### DATA UNDER STUDY
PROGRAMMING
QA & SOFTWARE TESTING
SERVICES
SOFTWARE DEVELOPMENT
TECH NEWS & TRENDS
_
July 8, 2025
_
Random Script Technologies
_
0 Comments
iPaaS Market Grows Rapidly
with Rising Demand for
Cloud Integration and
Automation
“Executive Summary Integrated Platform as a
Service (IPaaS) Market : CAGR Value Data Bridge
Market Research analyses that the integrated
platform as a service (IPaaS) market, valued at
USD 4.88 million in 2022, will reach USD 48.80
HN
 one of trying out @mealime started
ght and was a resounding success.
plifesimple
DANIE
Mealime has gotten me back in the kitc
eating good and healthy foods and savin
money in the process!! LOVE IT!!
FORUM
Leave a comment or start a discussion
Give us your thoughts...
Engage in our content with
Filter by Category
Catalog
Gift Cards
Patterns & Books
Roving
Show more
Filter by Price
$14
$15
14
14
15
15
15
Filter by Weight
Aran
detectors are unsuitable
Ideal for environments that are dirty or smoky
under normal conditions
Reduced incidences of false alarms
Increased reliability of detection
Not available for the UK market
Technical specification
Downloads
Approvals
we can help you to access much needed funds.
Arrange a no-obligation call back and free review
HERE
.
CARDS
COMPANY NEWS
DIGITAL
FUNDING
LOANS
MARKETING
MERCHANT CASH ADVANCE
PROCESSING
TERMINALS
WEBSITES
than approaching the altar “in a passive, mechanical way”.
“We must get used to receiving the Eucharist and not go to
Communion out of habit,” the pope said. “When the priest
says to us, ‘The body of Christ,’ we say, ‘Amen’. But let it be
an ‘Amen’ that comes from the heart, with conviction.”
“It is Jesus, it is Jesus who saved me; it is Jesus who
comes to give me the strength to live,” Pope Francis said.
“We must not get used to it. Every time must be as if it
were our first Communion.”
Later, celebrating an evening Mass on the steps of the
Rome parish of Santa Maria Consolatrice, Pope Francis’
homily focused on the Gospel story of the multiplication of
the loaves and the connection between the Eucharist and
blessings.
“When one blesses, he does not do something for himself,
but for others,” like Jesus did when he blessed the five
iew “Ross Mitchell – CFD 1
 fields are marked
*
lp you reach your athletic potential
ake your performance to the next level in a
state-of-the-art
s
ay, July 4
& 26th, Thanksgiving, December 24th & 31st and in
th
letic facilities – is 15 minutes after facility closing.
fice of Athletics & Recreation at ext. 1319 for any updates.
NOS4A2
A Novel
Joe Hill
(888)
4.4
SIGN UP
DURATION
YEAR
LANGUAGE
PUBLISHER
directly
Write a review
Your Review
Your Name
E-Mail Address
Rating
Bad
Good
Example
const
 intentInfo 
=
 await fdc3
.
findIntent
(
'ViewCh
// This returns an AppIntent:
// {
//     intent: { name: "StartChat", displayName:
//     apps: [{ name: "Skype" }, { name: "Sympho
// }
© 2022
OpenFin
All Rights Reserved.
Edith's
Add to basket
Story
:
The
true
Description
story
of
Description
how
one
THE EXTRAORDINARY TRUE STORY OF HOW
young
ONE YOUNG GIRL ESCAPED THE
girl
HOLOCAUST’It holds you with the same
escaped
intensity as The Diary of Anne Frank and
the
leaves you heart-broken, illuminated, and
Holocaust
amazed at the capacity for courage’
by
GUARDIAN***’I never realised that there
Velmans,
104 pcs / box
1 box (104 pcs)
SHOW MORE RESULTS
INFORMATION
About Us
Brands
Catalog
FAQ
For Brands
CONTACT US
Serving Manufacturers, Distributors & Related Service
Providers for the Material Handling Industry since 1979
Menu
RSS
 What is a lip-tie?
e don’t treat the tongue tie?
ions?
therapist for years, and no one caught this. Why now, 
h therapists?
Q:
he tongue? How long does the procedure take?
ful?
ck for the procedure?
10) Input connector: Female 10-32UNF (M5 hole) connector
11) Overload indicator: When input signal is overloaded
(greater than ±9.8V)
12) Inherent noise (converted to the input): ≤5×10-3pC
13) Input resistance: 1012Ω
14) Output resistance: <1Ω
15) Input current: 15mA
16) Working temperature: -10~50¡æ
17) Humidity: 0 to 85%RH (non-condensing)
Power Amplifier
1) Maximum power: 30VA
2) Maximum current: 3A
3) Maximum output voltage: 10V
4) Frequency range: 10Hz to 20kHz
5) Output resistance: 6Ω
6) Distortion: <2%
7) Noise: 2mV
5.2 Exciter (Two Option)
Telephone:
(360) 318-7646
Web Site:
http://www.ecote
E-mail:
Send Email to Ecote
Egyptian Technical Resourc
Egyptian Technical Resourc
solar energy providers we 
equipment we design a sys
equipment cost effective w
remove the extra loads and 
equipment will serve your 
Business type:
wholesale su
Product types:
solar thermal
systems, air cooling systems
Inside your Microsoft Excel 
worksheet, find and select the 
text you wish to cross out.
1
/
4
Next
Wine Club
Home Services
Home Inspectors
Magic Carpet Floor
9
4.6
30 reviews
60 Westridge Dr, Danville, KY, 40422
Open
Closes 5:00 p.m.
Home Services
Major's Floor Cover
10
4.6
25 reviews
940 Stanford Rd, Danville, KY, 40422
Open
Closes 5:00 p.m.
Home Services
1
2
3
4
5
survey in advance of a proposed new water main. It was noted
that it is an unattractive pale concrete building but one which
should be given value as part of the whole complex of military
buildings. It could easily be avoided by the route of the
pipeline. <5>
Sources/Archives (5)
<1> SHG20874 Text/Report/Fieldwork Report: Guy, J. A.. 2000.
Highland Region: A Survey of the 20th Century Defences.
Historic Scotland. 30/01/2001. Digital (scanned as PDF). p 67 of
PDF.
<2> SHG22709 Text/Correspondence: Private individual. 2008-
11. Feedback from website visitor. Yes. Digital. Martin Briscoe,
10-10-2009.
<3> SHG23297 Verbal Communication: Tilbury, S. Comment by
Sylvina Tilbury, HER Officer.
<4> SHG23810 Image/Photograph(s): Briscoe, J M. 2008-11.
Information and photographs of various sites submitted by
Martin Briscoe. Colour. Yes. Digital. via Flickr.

### THE TASK
Your answer must be a single number: the count of lines above that contain the string "Martin".

### WRITTEN SOLUTION
2